Another thing to consider about hip-hop and misogyny in 2013: Which rappers offer up male-centric yet feminist correctives, or inject a little bit of dude-specific vulnerability into hip-hop? And by that I don’t mean J. Cole or Drake or Kanye being sad that girls don’t always do exactly what they want. Chance the Rapper, Kendrick Lamar, and Lil B exhibit a sympathy for female characters in their songs, and admit to their own flaws, and earn it. In particular, though, Antwon seems worth celebrating. He’s one of the few rappers wrestling with physical intimacy; he never frames sex, even when he’s boasting, as a simple conquest. The women, who are given actual personalities, are enjoying themselves, and he’s thinking hard about that. But anxiety floats around the edges of his songs, and his content bounces between doin’ it and how horrible he feels inside. On “Dying in the Pussy,” his anxiety of intimacy is clear: “She gave me head all in the Lexus coupe / I’m her boyfriend now in designer suits / What’s up with your girls? Because my niggas want to die too.” O.G. goth-sounding production makes it clear that this is not a celebratory song, but something more realistic and sensitive.

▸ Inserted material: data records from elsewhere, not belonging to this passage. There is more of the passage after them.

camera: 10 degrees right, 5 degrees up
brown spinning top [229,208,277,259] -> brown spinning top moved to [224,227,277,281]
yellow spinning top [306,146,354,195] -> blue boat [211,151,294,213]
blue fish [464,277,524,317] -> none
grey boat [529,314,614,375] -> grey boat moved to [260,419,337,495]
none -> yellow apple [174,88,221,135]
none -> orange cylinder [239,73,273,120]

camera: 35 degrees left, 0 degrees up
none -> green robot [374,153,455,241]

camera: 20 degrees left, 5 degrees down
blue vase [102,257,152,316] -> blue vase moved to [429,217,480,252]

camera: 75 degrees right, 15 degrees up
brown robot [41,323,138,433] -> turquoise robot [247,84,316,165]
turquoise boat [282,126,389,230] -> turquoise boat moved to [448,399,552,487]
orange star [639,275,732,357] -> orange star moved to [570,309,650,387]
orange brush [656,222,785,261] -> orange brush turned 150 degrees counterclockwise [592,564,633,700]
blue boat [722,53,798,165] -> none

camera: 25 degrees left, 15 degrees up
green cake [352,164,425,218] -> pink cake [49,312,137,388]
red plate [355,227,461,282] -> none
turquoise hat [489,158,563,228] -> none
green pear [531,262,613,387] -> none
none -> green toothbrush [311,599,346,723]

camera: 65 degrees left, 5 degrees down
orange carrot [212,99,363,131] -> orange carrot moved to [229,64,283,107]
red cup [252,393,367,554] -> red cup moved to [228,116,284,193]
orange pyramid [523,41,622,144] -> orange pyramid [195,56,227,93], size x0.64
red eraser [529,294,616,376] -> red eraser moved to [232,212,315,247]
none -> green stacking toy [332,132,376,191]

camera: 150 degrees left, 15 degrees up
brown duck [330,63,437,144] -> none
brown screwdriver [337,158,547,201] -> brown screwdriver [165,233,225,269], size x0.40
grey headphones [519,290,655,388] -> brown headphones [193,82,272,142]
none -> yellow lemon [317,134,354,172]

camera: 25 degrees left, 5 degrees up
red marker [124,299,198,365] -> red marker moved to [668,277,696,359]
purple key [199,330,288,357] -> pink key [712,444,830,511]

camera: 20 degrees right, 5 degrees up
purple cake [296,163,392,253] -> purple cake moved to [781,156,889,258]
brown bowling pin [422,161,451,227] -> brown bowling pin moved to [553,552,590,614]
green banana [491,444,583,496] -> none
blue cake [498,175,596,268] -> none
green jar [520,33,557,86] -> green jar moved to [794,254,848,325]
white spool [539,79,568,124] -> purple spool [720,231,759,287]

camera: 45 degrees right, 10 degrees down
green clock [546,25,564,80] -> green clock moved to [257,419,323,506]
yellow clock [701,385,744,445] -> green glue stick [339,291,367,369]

Jason Derulo feat. 2 Chainz, “Talk Dirty”
This pretty much has the same hook as a 1987 Poison hit, and is yet another beat that cannily mimics Macklemore and Ryan Lewis’ “Thrift Shop” honky-horns (see also Jay Z’s “Somewhereinamerica”). It also attempts a stitched-together, international polyglot/clusterfuck pop atmosphere that hovers in the same iffy area as Timbaland’s early-2000s Bollywood obsession, Busta Rhymes’ still-not-sure-how-it-got-released “Arab Money,” and “Mr. Saxobeat.” It is also intro’d and outro’d by a woman speaking broken English. Meanwhile, DeRulo affects a fake patois and tosses out some high school-level Spanish. And if all that wasn’t enough, he straight-up admits to his cultural ignorance on the hook: “Been around the world, don’t speak the language / But your booty don’t need explaining / When you talk dirty to me.” All that said, this is the craziest song that could be a hit right now. Plus, DeRulo’s transgressions make 2 Chainz’s rap (“Sold out arena you can suck my penis,” plus a “Gilbert Arenas” rhyme) appear almost tasteful.

//www.youtube.com/embed/MbsrrNsWFU8

Ka, “Peace Ahki”
Brownsville rapper Ka makes outsider rap. Not in the “outsider art” sense of not necessarily knowing what the hell he’s doing, or exhibiting some visionary sort of naivete, but in the sense that he doesn’t seem to be interested in how the world at large will digest or process his stuff. You have to come to his work; it isn’t going to come to you. He’s a Rap Game William Blake as printmaker poet, creating a whole weird world and language no one can fully figure out, or maybe he’s a Henry Darger hammering out the mythos of the Vivian Girls with maps and Civil War trivia, leaving it all for the world to parse. “Peace Akhi” is perhaps his most uncompromising track: The record hiss is louder than some of the core elements of the beat, and it feels like some Brian Eno ambient instrumental, or just a grizzled guy rapping over the sound of rain gently hitting the concrete. It’s as avant-garde as that Arca mix, if you really think about it.

//www.youtube.com/embed/OUs3JhTdjGE

Nipsey Hussle, “Summertime in That Cutlass”
A breezy sneer of a track from a Los Angeles rapper who arrived too late to get balled up into Snoop Dogg’s camp and get something out of it, but popped in too early to be absorbed by the working-class hustler resurgence that gave us Freddie Gibbs and the rougher-edged members of Black Hippy. Indeed, “Summertime in That Cutlass,” a laundry list of Crenshaw Blvd. memories presented matter-of-factly, with a tinge of nearing-30 idyllic hindsight (“We was living fast, we was rushing”), seems like a low-profile response to Kendrick Lamar and Dr. Dre’s summer-bait 2012 single “The Recipe.” That song (ultimately afforded only bonus-track status on good kid, m.A.A.d city) seemed to force its good times-having, weed-puff vibes on listeners, confident it was going to soundtrack your pool parties and puff-puff-pass sessions. That sort of no-worries attitude, even though he should probably be worried, comes much more naturally to this guy.